→ **EXERCISE**
Please write out every row below word for word, omitting the pictures.

Dataset records:
▼
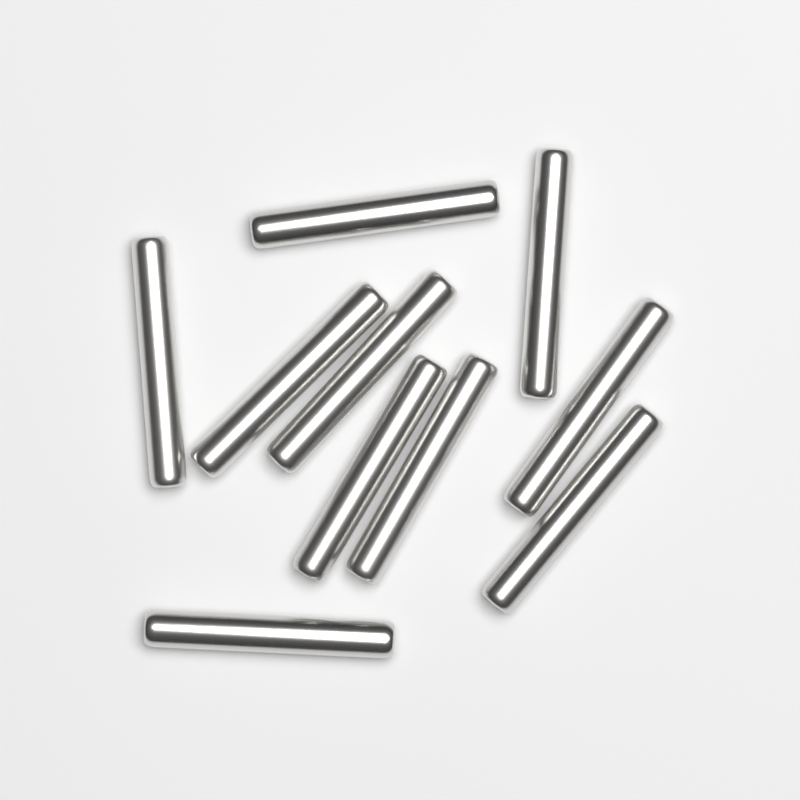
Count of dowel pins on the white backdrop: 10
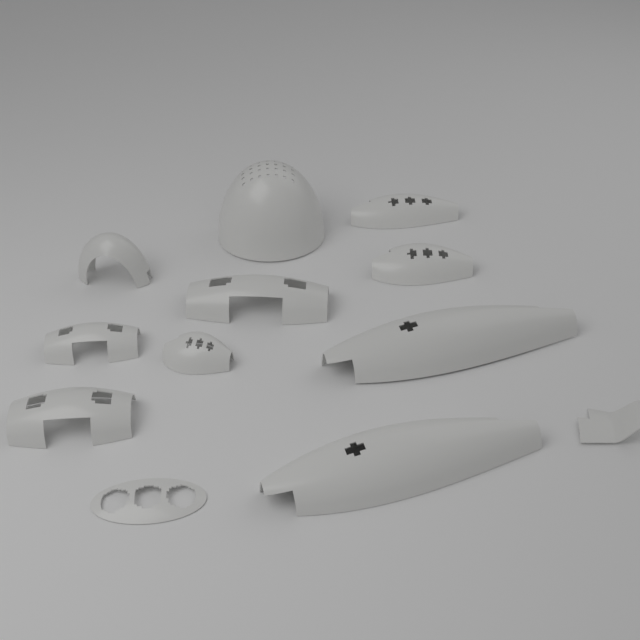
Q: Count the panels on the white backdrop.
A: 12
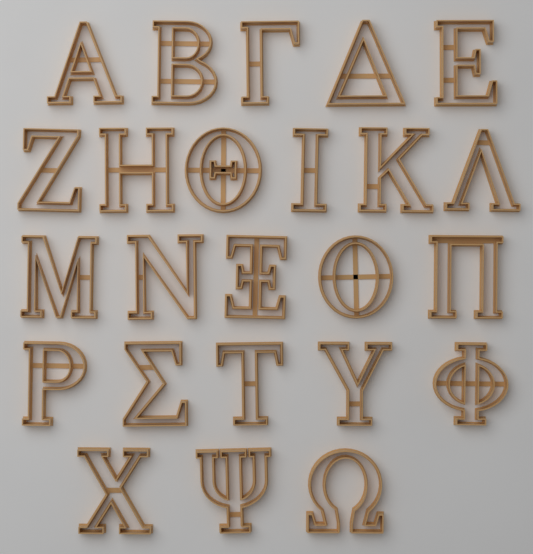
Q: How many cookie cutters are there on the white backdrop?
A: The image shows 24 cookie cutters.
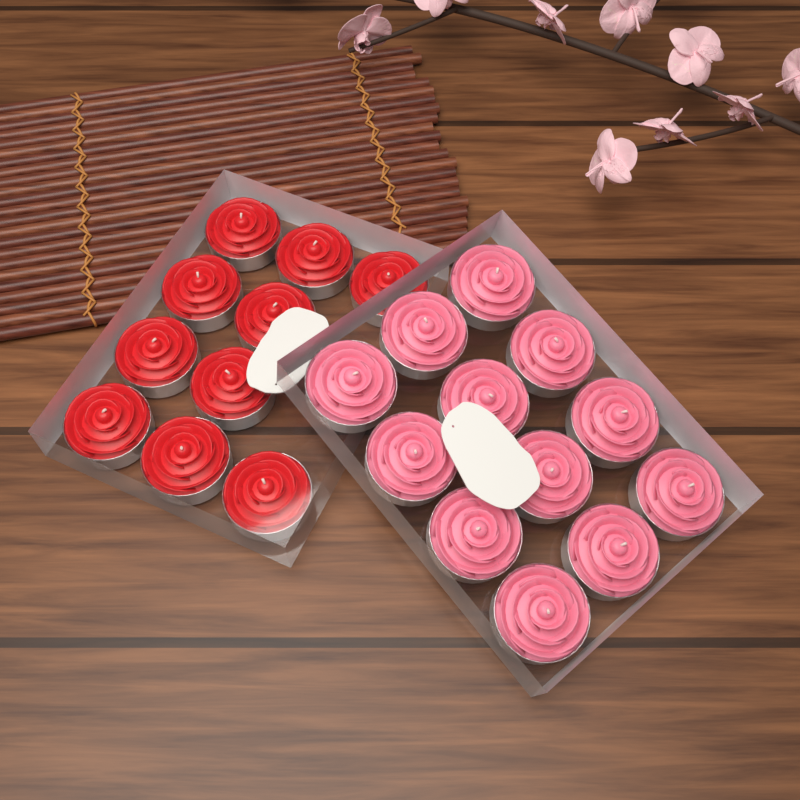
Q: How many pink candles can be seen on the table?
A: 12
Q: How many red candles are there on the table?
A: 10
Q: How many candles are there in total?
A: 22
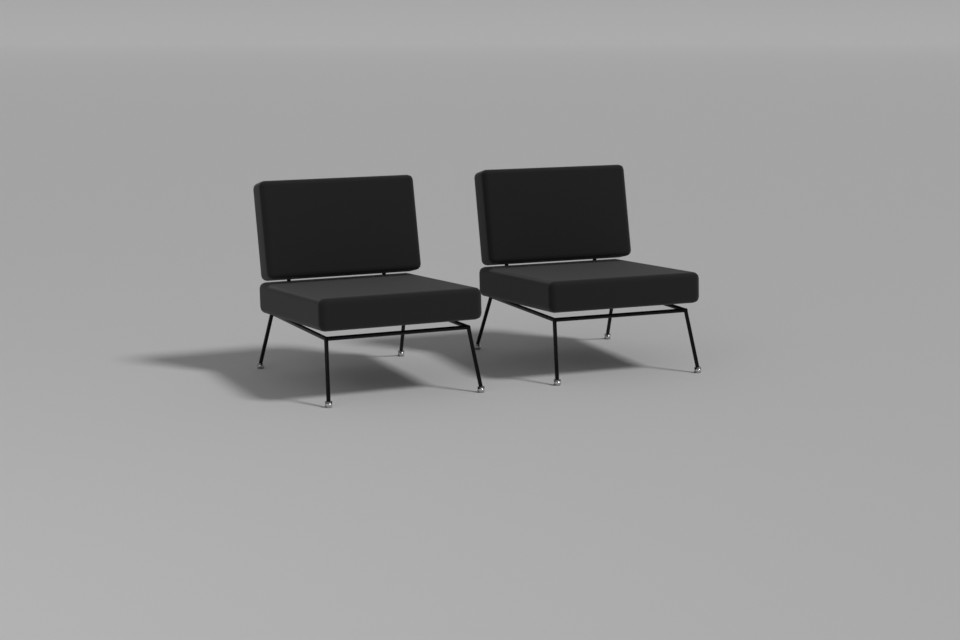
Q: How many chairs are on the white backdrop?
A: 2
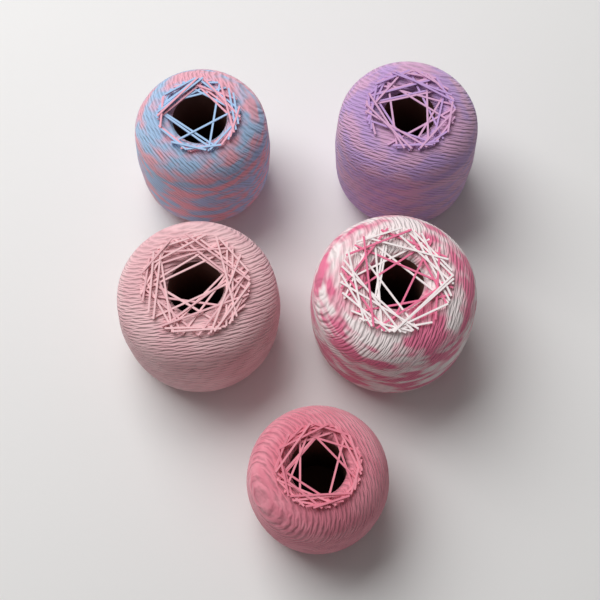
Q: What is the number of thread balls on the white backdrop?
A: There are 5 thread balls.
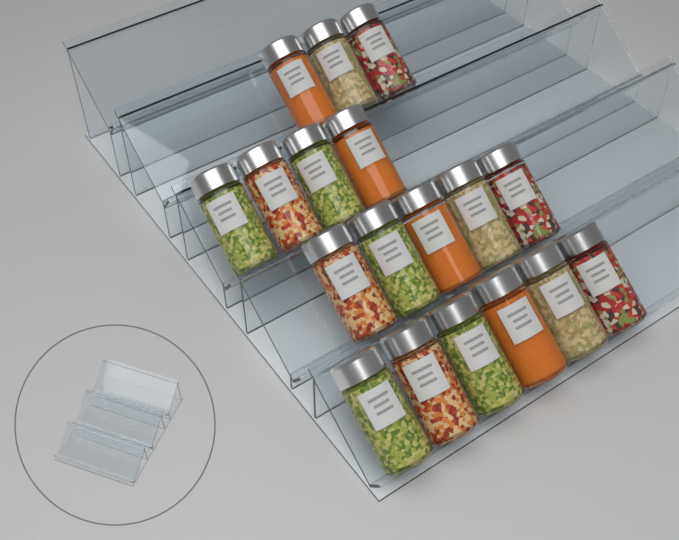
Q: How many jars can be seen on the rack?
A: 18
▲
→ **RESULT FOR THIS EXERCISE**
Count of dowel pins on the white backdrop: 10
Q: Count the panels on the white backdrop.
A: 12
Q: How many cookie cutters are there on the white backdrop?
A: The image shows 24 cookie cutters.
Q: How many pink candles can be seen on the table?
A: 12
Q: How many red candles are there on the table?
A: 10
Q: How many candles are there in total?
A: 22
Q: How many chairs are on the white backdrop?
A: 2
Q: What is the number of thread balls on the white backdrop?
A: There are 5 thread balls.
Q: How many jars can be seen on the rack?
A: 18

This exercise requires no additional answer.